MS Applied Data Science
Instructor: Dimitri Yatsenko, Ph.D.
TA: Cesar Flores
Organization concepts and terminology of data models and the underlying data architectures needed to support them. Presentation of the relational database management systems including an introduction to SQL programming: relational database design and data queries with integration into application programming languages, with Python used for examples.
The course will include practical exercises and will be graded based on a few indvidual and group projects on real-world datasets.
Textbook: This courses focuses on learning through examples and relevant concepts will be introduced while applying them.
We will use two practical books for learning SQL, which will provide us with examples and exercises.

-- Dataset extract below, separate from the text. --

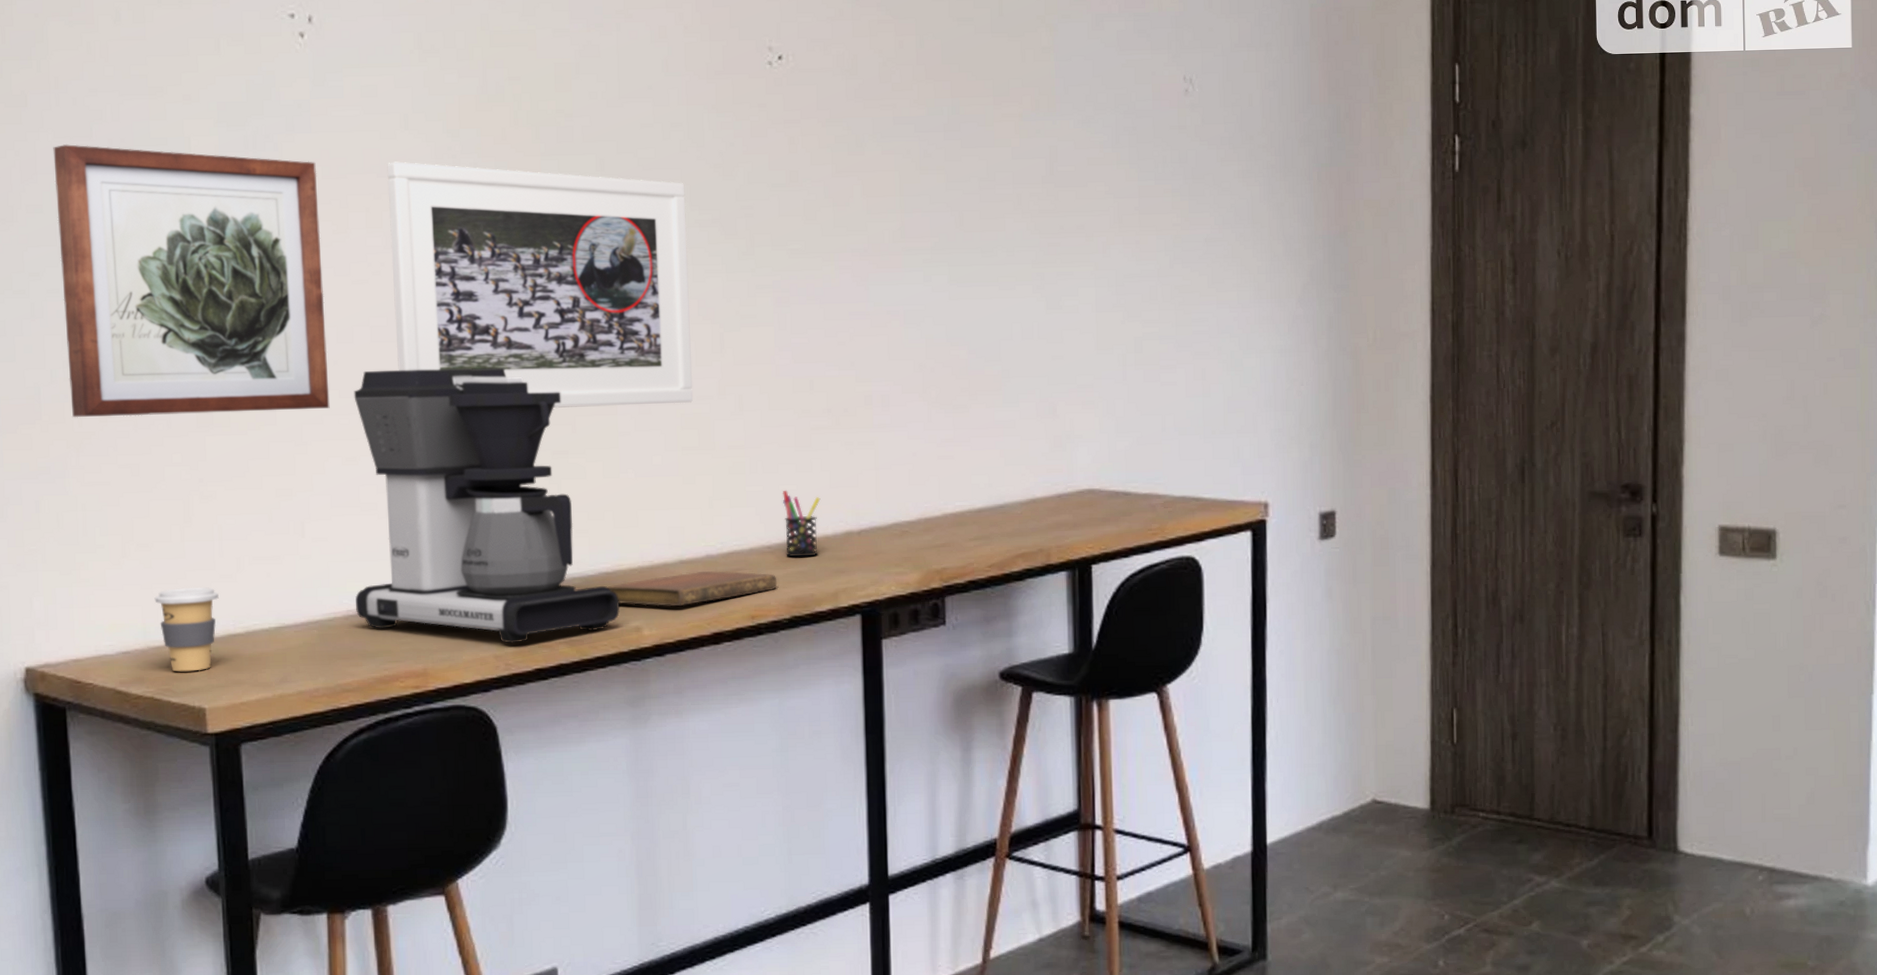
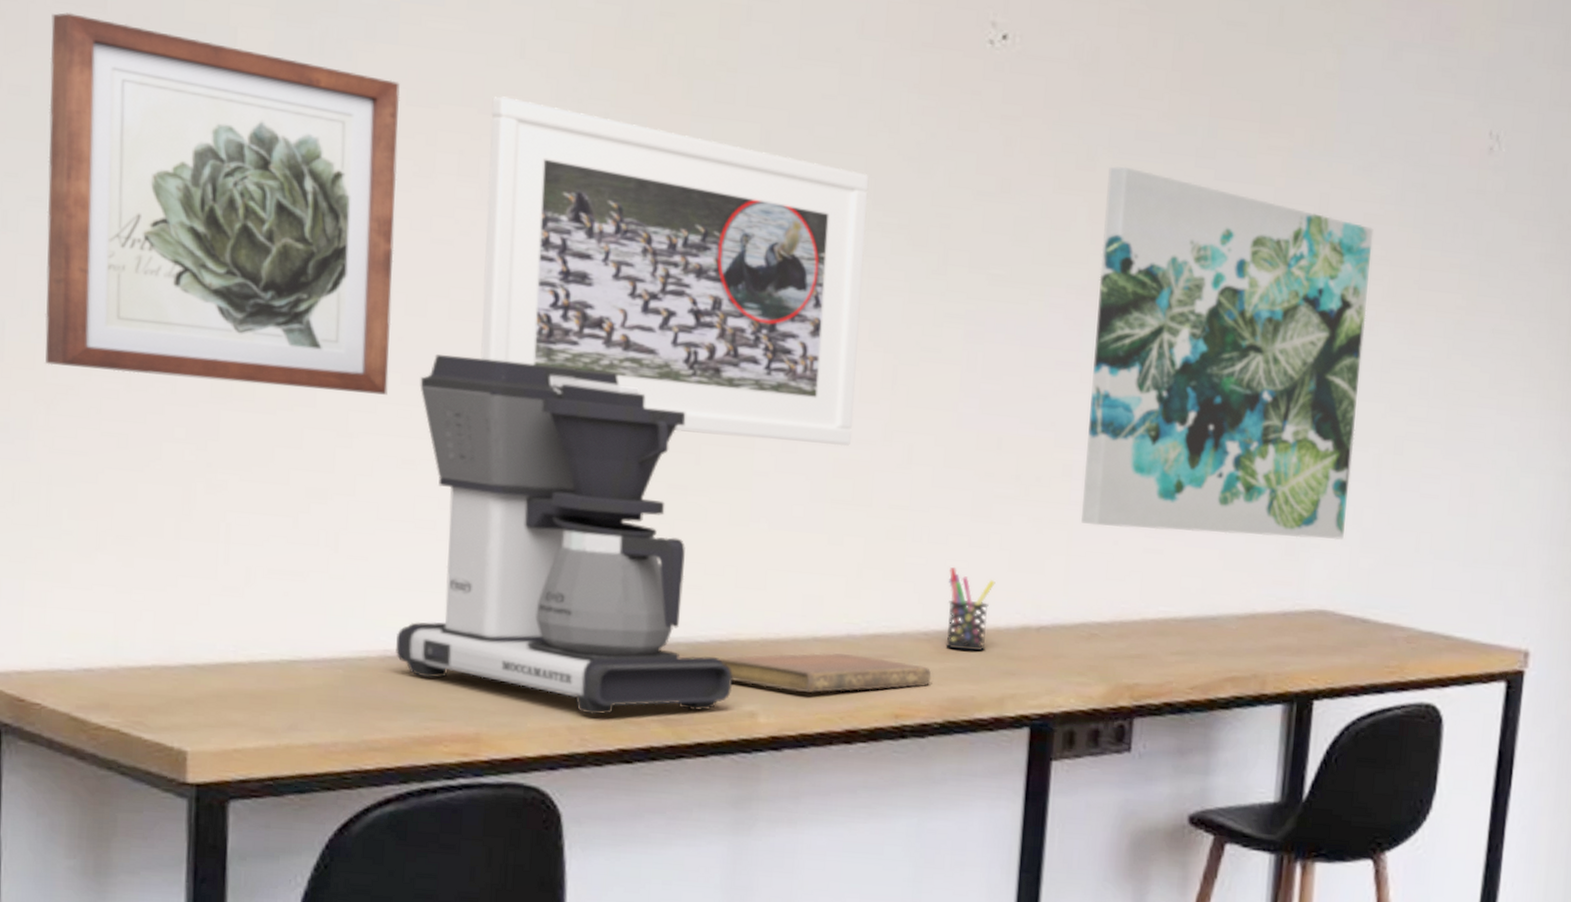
coffee cup: present [154,586,219,672] -> none [133,596,218,704]
wall art: none [875,147,1101,442] -> present [1080,166,1374,540]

Practical skills for querying (Viescas) and designing (Hernandez) relational databases:
- John Viescas SQL Queries for Mere Mortals, Addison-Wesley Professional; 4 edition (2018). ISBN-10: 0134858336, ISBN-13: 978-0134858333
- Michael Hernandez, Database Design for Mere Mortals: A Hands-On Guide to Relational Database Design; 3rd edition (2013). ISBN-13: 978-0321884497, ISBN-10: 9780321884497
Not required: a more systematic and comprehensive introduction into database systems from the Computer Science undergraduate/grad perspective:
- Elmasri & Navathe, Fundamentals of Database Systems Person; 7th Edition (2015), ISBN-10: 1484213300, ISBN-13: 978-0133970777
Databases in data science. Data models: diverse ways to think about data: hiearchical, network, relational, object, graph, and document data models. History of datatabases and database technologies. Next-generation databases.
A Taste of SQL: Database access. Creating SQL tables and inserting data. Simple queries. sqlite and mysql.
Homework 1 (due Sep 10):
- Chapters 1-3
- Answer questions in [Block1.md](Block 1). Submit as a PDF file on Slack. Send a copy to the TA as well.
- Installation of SQL Magic for Jupyter
- Connecting to the database from Jupyter
- On the MySQL server, create a database named
<username>_universityand define a table namedperson. Make sure it has a well chosen primary key.
Querying databases from a host programming language for data analysis (Python).
Client interfaces. Work with individual tables: CREATE/DROP INSERT, DELETE, UPDATE, and SELECT statements.
Assignments: You are welcome to use any SQL client to connect to the database as discussed in class. I recommend using Jupyter for ease of interaction.
- Chapters 4-6
- Assignment 2 -- Due Sep 24. Print as PDF and send by Slack or email.
Advanced database design and queries. Modeling complex relationships. Multi-table queries.
Subqueries, joins.
Summarizing data. Using LEFT JOIN in conjunction with GROUP BY and the HAVING clause.
- Assignment 3 -- Due Oct 1. Print as PDF and send by Slack or email.
- Assignment 4 -- Due Oct 9. Print as PDF and send by Slack or email.
- Assignment 5 -- Due Oct 21. DataJoint queries with aggregation. Print as PDF and send by Slack or email.
Database design from conceptual modeling to implementation. Indexes. Data integrity. Database normalization.
Final Project -- group or individual.